(RECORDED INFORMATION)

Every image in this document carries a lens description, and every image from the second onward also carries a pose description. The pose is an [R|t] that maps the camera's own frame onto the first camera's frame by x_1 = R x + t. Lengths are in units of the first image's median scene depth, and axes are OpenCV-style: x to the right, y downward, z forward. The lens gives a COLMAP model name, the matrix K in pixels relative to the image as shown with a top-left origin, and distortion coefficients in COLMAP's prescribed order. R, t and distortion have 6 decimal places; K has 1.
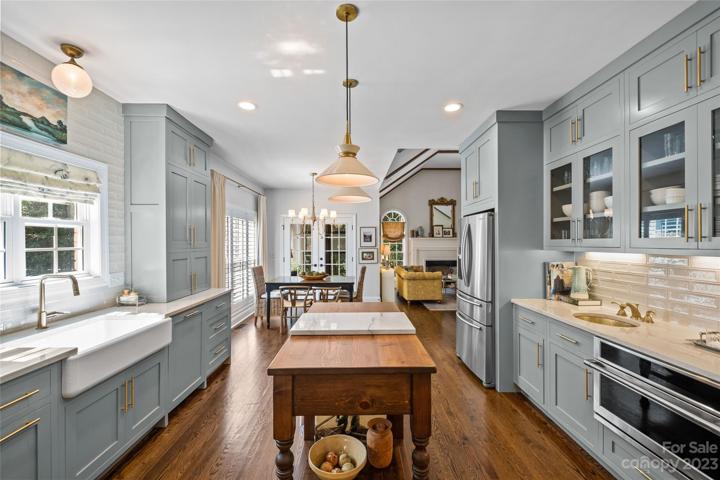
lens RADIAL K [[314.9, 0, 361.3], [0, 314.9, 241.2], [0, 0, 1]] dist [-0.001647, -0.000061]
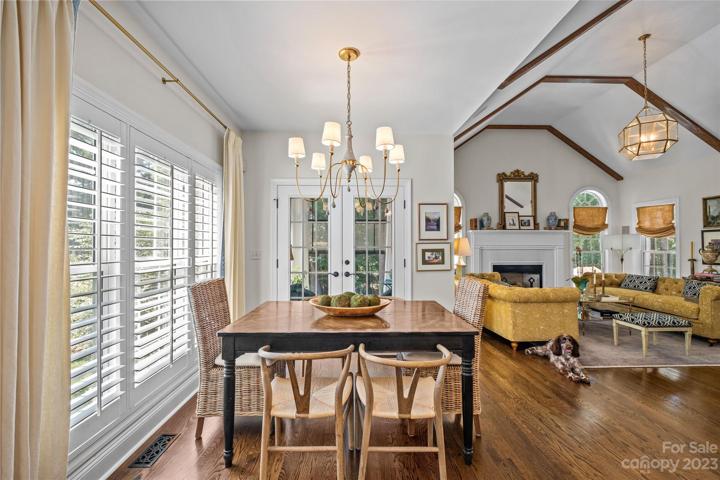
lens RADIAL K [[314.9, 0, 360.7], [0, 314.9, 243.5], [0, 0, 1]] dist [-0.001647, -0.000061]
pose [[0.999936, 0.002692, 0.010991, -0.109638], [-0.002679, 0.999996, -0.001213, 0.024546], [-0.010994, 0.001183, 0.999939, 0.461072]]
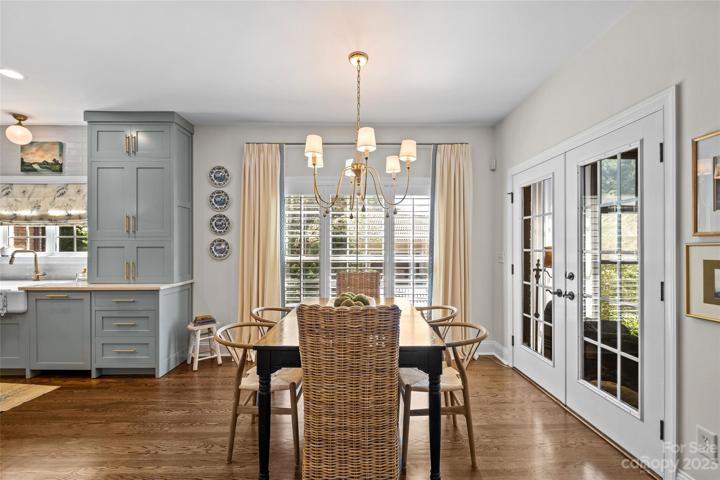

(End RECORDED INFORMATION)

• **TASK OBJECTIVE**: Copy the lines above word for word, leaving out the pictures.

• **WRITTEN SOLUTION**:
Every image in this document carries a lens description, and every image from the second onward also carries a pose description. The pose is an [R|t] that maps the camera's own frame onto the first camera's frame by x_1 = R x + t. Lengths are in units of the first image's median scene depth, and axes are OpenCV-style: x to the right, y downward, z forward. The lens gives a COLMAP model name, the matrix K in pixels relative to the image as shown with a top-left origin, and distortion coefficients in COLMAP's prescribed order. R, t and distortion have 6 decimal places; K has 1.
lens RADIAL K [[314.9, 0, 361.3], [0, 314.9, 241.2], [0, 0, 1]] dist [-0.001647, -0.000061]
lens RADIAL K [[314.9, 0, 360.7], [0, 314.9, 243.5], [0, 0, 1]] dist [-0.001647, -0.000061]
pose [[0.999936, 0.002692, 0.010991, -0.109638], [-0.002679, 0.999996, -0.001213, 0.024546], [-0.010994, 0.001183, 0.999939, 0.461072]]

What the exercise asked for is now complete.